▶ Action item
Among the lines below, copy exactly those from the one with "adenocarcinoma (endometrial) stained" through the one with "low amount of", counting both ends.
■ ■ ■ ■ ■ ■ ■
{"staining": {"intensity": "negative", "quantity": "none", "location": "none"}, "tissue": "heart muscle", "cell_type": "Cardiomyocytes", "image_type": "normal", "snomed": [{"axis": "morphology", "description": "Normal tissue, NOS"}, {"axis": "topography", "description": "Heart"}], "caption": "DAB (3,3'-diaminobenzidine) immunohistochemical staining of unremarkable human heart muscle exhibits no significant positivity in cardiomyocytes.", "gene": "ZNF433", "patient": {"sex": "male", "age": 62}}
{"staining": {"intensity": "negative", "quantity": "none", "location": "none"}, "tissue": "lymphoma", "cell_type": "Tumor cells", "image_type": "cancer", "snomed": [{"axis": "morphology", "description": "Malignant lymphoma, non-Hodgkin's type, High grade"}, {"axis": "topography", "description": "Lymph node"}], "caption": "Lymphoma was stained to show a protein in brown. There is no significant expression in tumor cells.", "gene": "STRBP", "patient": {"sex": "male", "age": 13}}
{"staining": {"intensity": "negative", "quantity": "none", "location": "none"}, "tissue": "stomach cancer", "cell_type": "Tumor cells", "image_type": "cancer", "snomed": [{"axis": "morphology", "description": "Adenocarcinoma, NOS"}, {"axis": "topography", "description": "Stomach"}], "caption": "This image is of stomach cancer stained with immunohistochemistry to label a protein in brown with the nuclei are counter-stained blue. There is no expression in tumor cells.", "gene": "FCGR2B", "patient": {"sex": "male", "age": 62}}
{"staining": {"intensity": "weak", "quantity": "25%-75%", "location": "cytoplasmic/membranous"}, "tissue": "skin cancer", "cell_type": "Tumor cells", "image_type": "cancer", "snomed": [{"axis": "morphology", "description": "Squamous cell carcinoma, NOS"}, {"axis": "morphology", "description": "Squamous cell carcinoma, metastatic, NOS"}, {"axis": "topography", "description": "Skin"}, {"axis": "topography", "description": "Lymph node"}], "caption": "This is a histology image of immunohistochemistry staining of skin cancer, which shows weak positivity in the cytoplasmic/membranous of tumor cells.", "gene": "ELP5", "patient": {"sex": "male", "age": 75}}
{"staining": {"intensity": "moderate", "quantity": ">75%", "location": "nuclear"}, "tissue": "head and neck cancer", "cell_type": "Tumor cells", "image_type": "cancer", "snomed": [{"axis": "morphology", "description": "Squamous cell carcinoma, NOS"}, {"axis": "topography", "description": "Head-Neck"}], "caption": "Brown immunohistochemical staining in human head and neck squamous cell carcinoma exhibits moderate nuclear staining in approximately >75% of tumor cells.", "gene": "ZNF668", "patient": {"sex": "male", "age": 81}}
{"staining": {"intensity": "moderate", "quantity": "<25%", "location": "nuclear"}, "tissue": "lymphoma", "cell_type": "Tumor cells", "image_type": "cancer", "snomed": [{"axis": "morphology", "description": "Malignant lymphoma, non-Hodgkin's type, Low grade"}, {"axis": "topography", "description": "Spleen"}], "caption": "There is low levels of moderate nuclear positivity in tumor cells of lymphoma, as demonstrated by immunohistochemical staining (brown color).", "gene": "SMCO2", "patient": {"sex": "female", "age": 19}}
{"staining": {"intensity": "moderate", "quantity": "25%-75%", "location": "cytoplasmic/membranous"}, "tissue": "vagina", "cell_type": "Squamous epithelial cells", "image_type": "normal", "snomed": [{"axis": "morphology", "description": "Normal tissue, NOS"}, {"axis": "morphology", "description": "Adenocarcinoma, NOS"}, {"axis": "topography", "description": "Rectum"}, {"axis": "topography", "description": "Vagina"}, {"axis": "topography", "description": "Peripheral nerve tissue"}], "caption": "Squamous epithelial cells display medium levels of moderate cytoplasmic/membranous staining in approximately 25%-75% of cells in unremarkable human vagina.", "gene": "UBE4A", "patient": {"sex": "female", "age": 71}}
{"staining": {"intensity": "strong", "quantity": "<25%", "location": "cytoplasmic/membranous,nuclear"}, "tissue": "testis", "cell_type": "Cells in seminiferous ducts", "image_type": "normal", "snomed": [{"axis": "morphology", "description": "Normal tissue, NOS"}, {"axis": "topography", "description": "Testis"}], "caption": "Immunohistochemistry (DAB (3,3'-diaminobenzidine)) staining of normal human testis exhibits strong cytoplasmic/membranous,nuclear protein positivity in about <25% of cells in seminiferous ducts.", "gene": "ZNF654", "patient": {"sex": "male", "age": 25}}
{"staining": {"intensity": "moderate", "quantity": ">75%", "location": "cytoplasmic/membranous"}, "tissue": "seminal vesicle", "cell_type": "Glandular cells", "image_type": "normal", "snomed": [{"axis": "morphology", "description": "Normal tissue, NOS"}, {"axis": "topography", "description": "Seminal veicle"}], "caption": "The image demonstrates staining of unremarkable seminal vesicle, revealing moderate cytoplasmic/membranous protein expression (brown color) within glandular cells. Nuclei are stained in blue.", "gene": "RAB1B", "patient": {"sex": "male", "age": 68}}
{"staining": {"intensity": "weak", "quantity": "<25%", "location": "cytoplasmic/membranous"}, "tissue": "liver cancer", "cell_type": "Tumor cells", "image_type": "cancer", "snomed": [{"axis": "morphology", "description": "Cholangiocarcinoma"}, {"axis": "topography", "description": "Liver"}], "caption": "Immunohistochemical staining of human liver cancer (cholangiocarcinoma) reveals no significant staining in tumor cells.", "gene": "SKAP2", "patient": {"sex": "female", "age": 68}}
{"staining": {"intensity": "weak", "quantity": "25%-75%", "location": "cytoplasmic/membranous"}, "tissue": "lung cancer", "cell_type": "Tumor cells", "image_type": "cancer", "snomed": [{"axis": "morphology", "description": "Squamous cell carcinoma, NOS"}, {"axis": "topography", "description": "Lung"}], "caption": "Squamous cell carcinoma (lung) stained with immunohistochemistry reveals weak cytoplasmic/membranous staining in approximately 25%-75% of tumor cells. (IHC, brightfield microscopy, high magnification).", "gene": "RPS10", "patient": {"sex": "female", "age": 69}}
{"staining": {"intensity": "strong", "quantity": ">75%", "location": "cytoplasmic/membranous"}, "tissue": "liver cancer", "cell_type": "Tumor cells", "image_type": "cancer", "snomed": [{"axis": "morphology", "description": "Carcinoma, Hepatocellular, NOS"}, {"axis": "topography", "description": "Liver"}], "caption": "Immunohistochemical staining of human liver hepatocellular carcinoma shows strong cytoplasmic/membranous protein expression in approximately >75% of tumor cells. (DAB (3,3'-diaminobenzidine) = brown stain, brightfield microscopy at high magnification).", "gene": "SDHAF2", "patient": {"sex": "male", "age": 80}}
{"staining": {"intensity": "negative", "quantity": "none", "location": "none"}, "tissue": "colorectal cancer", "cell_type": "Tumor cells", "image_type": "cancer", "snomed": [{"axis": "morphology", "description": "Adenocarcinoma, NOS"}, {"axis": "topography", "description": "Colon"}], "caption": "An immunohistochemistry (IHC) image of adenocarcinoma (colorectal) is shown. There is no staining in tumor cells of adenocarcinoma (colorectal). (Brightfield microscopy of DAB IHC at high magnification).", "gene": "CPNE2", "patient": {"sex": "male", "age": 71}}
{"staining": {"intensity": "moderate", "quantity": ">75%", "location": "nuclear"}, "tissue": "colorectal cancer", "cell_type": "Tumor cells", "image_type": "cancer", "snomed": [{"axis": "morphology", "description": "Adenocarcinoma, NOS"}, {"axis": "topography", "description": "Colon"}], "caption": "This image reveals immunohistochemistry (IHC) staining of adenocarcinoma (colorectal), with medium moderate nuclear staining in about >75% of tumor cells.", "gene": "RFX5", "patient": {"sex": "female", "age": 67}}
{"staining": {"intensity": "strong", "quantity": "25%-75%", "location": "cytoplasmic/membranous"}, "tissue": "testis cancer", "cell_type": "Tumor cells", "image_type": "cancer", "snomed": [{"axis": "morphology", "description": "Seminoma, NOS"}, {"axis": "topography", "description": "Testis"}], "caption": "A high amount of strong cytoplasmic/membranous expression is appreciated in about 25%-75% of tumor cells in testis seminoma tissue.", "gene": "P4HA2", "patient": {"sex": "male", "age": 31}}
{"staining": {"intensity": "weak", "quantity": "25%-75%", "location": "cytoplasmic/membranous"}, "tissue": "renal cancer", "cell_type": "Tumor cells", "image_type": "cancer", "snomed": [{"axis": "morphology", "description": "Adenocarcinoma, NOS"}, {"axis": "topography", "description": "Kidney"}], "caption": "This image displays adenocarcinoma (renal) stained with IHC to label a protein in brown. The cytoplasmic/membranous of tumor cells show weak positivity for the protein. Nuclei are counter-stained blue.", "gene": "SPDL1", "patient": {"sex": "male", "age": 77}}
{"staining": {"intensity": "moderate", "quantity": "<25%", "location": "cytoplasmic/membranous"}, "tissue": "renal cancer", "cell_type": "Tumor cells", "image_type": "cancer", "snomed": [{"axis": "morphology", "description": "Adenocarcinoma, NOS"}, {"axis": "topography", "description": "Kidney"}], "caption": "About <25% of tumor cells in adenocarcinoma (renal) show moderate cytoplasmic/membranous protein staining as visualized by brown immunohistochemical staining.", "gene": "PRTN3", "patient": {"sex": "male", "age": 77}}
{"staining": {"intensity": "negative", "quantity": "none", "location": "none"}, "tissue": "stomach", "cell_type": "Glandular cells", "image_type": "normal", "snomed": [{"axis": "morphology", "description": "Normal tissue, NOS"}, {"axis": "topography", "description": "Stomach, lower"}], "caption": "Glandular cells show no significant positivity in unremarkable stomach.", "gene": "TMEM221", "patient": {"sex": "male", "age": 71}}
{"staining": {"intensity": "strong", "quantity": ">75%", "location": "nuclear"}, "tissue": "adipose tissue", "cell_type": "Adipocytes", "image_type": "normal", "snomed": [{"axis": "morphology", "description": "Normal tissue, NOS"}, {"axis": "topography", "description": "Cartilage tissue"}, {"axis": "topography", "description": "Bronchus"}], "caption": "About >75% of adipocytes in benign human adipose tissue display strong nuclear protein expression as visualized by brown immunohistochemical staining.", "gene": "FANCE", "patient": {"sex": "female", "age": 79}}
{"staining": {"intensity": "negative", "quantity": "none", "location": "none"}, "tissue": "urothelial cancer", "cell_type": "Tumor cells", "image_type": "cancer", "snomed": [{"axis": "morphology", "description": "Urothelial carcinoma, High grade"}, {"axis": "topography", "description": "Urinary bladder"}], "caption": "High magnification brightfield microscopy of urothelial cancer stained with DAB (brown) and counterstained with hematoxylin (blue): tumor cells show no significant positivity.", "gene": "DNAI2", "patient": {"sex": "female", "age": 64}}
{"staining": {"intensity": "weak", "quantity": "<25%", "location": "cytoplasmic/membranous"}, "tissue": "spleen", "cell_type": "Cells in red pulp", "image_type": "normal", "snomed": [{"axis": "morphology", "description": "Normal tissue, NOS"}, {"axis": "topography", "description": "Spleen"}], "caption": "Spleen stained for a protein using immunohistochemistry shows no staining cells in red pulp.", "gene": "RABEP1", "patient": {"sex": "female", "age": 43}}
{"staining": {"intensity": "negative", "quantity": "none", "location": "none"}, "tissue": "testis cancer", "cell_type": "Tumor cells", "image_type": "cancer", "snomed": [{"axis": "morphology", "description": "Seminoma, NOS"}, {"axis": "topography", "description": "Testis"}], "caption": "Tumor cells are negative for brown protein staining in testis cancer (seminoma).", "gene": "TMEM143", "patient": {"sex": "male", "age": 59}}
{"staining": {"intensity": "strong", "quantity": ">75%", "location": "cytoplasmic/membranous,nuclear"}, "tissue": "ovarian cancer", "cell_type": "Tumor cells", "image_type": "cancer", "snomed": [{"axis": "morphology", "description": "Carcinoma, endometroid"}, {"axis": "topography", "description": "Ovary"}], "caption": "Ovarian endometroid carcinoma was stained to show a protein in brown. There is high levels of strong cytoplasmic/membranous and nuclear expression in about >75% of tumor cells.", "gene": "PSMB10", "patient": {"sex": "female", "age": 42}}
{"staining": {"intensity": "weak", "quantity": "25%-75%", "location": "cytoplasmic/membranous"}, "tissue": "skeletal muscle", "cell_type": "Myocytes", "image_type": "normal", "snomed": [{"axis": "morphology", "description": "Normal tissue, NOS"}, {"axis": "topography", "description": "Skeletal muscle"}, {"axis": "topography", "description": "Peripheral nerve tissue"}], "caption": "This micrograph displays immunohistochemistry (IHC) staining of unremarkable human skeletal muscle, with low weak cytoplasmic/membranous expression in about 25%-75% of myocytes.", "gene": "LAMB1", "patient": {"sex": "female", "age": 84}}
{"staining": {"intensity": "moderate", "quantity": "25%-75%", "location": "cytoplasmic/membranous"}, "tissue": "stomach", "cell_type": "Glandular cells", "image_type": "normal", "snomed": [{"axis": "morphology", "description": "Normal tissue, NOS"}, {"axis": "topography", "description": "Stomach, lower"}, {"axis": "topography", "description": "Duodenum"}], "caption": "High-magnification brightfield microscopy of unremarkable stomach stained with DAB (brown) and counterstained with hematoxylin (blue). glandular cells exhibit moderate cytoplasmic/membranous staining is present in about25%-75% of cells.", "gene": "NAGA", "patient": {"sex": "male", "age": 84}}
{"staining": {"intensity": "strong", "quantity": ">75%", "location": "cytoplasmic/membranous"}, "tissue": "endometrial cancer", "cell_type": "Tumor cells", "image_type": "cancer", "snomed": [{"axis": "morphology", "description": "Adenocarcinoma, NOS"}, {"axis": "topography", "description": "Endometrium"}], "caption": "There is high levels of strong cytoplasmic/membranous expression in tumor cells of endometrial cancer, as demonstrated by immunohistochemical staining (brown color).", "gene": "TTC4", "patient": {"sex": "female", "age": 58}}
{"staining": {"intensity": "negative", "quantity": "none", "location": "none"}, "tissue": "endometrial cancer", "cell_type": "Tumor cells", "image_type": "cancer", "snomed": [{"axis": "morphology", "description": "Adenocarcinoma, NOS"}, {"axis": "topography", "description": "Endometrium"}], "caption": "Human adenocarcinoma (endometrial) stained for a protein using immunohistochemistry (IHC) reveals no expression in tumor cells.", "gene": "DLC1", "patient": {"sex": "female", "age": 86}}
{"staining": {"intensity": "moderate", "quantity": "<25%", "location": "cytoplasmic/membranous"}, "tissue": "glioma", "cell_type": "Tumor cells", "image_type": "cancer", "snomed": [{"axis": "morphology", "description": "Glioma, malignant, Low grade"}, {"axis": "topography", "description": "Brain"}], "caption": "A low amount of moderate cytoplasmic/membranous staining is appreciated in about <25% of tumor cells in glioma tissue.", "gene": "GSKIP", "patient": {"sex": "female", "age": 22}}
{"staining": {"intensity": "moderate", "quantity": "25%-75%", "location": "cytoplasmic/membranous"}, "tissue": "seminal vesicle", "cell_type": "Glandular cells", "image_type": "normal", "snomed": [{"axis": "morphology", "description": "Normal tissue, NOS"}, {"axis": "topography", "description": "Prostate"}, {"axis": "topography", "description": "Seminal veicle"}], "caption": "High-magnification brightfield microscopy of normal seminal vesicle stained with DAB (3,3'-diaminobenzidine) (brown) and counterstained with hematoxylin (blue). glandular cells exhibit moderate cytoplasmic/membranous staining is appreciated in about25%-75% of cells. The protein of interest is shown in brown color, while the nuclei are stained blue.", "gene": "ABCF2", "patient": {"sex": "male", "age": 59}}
■ ■ ■ ■ ■ ■ ■
▶ Result of this exercise
{"staining": {"intensity": "negative", "quantity": "none", "location": "none"}, "tissue": "endometrial cancer", "cell_type": "Tumor cells", "image_type": "cancer", "snomed": [{"axis": "morphology", "description": "Adenocarcinoma, NOS"}, {"axis": "topography", "description": "Endometrium"}], "caption": "Human adenocarcinoma (endometrial) stained for a protein using immunohistochemistry (IHC) reveals no expression in tumor cells.", "gene": "DLC1", "patient": {"sex": "female", "age": 86}}
{"staining": {"intensity": "moderate", "quantity": "<25%", "location": "cytoplasmic/membranous"}, "tissue": "glioma", "cell_type": "Tumor cells", "image_type": "cancer", "snomed": [{"axis": "morphology", "description": "Glioma, malignant, Low grade"}, {"axis": "topography", "description": "Brain"}], "caption": "A low amount of moderate cytoplasmic/membranous staining is appreciated in about <25% of tumor cells in glioma tissue.", "gene": "GSKIP", "patient": {"sex": "female", "age": 22}}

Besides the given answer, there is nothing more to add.